We found that mum would usually interact calmly and affectionate with Talib, but her parenting style differed to dad’s. To support them with Talib’s hyperactivity, Gail showed them the benefit of family routines including sleep routines where Talib would have a warm bath with lavender, a short massage and a short story before bed. He was also given a worry book and a happy book where he would express his feelings and share them with mum during the sessions or at another appropriate time.

During the intervention, we found that Talib loved trains and had the exceptional skill of knowing almost every journey and how to get there. Gail suggested that dad take Talib on train journeys and make it a reward for him – this would help them to acknowledge Talib’s progress, while strengthening their own relationship. Implementing these small routines has made a real difference to the family dynamics and wellbeing of everyone involved.

“I understand parenting is a very tough job but learning about your child and how they think is also a learning for ourselves. We must find new routines, different structures and work hard together to creates some positive changes within the family home. I am not saying this is easier it takes time and commitment, but if you stick with it you will get results,” said Gail. “We also talked about how physical activities could help with Talib’s running around in the home and reducing hyperactivity.

I asked the family if they could take him for a walk each night, or go swimming, mum said she thought about karate and I said I thought that would be so helpful,” she added.

But there have been challenges along the way. “As M2E involves pupils and their families, one of the biggest challenges has been engaging with a parent who thinks the children are to blame”, explained Gail, “Giving the child space to express how they’re feeling and showing parents different ways of changing their responses and routines at home, can make a real impact in improving wellbeing and enhancing positive relationships.” Generally, the parents have been quite engaged throughout the process, but the mindset shift is one that takes time and commitment, she explained.

Another challenge was their housing situation. They had been living with another family in a small flat, leading to overcrowding. Working closely with the family, a health assessment was completed about the living situation. As a result, they were placed on a priority band for a new home and have just recently found out they will be moving into a new 3-bedroom flat. This is a great achievement, and it is hoped that the new flat will not only provide space for Talib to grow and express himself but improve the wellbeing of the whole family.

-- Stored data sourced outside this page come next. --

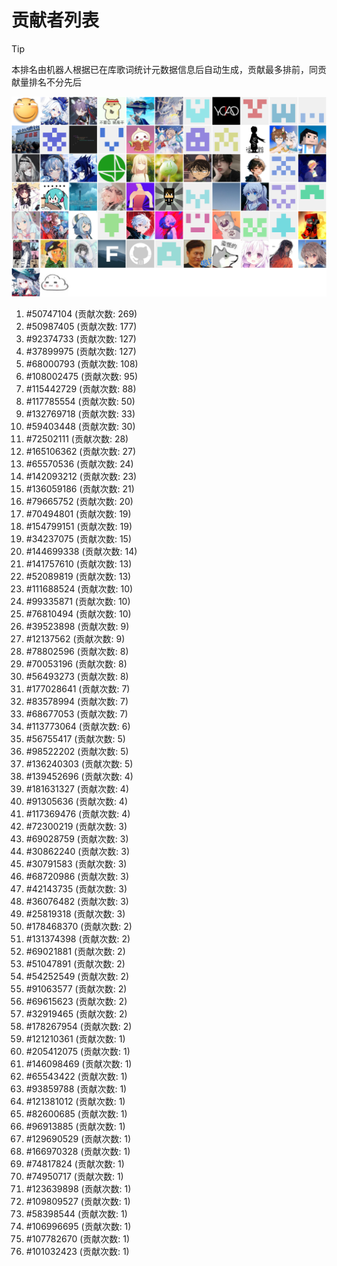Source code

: # 贡献者列表

> [!TIP]
> 本排名由机器人根据已在库歌词统计元数据信息后自动生成，贡献最多排前，同贡献量排名不分先后

![贡献者头像画廊](./CONTRIBUTORS.svg)

1. #50747104 (贡献次数: 269)
2. #50987405 (贡献次数: 177)
3. #92374733 (贡献次数: 127)
4. #37899975 (贡献次数: 127)
5. #68000793 (贡献次数: 108)
6. #108002475 (贡献次数: 95)
7. #115442729 (贡献次数: 88)
8. #117785554 (贡献次数: 50)
9. #132769718 (贡献次数: 33)
10. #59403448 (贡献次数: 30)
11. #72502111 (贡献次数: 28)
12. #165106362 (贡献次数: 27)
13. #65570536 (贡献次数: 24)
14. #142093212 (贡献次数: 23)
15. #136059186 (贡献次数: 21)
16. #79665752 (贡献次数: 20)
17. #70494801 (贡献次数: 19)
18. #154799151 (贡献次数: 19)
19. #34237075 (贡献次数: 15)
20. #144699338 (贡献次数: 14)
21. #141757610 (贡献次数: 13)
22. #52089819 (贡献次数: 13)
23. #111688524 (贡献次数: 10)
24. #99335871 (贡献次数: 10)
25. #76810494 (贡献次数: 10)
26. #39523898 (贡献次数: 9)
27. #12137562 (贡献次数: 9)
28. #78802596 (贡献次数: 8)
29. #70053196 (贡献次数: 8)
30. #56493273 (贡献次数: 8)
31. #177028641 (贡献次数: 7)
32. #83578994 (贡献次数: 7)
33. #68677053 (贡献次数: 7)
34. #113773064 (贡献次数: 6)
35. #56755417 (贡献次数: 5)
36. #98522202 (贡献次数: 5)
37. #136240303 (贡献次数: 5)
38. #139452696 (贡献次数: 4)
39. #181631327 (贡献次数: 4)
40. #91305636 (贡献次数: 4)
41. #117369476 (贡献次数: 4)
42. #72300219 (贡献次数: 3)
43. #69028759 (贡献次数: 3)
44. #30862240 (贡献次数: 3)
45. #30791583 (贡献次数: 3)
46. #68720986 (贡献次数: 3)
47. #42143735 (贡献次数: 3)
48. #36076482 (贡献次数: 3)
49. #25819318 (贡献次数: 3)
50. #178468370 (贡献次数: 2)
51. #131374398 (贡献次数: 2)
52. #69021881 (贡献次数: 2)
53. #51047891 (贡献次数: 2)
54. #54252549 (贡献次数: 2)
55. #91063577 (贡献次数: 2)
56. #69615623 (贡献次数: 2)
57. #32919465 (贡献次数: 2)
58. #178267954 (贡献次数: 2)
59. #121210361 (贡献次数: 1)
60. #205412075 (贡献次数: 1)
61. #146098469 (贡献次数: 1)
62. #65543422 (贡献次数: 1)
63. #93859788 (贡献次数: 1)
64. #121381012 (贡献次数: 1)
65. #82600685 (贡献次数: 1)
66. #96913885 (贡献次数: 1)
67. #129690529 (贡献次数: 1)
68. #166970328 (贡献次数: 1)
69. #74817824 (贡献次数: 1)
70. #74950717 (贡献次数: 1)
71. #123639898 (贡献次数: 1)
72. #109809527 (贡献次数: 1)
73. #58398544 (贡献次数: 1)
74. #106996695 (贡献次数: 1)
75. #107782670 (贡献次数: 1)
76. #101032423 (贡献次数: 1)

The last piece of work is for Gail and the school to support Talib in understanding autism and how he functions, so he can be proud of who he is. They are now in the process of implementing the 6-step for Talib, and he is also free to continue attending the drop-in at the school. Mum and Dad can also attend the drop-in if they need any support or guidance, and it is hoped they will continue implementing what they’ve learnt to support ongoing progress.

Note: Names have been changed to protect client’s identity.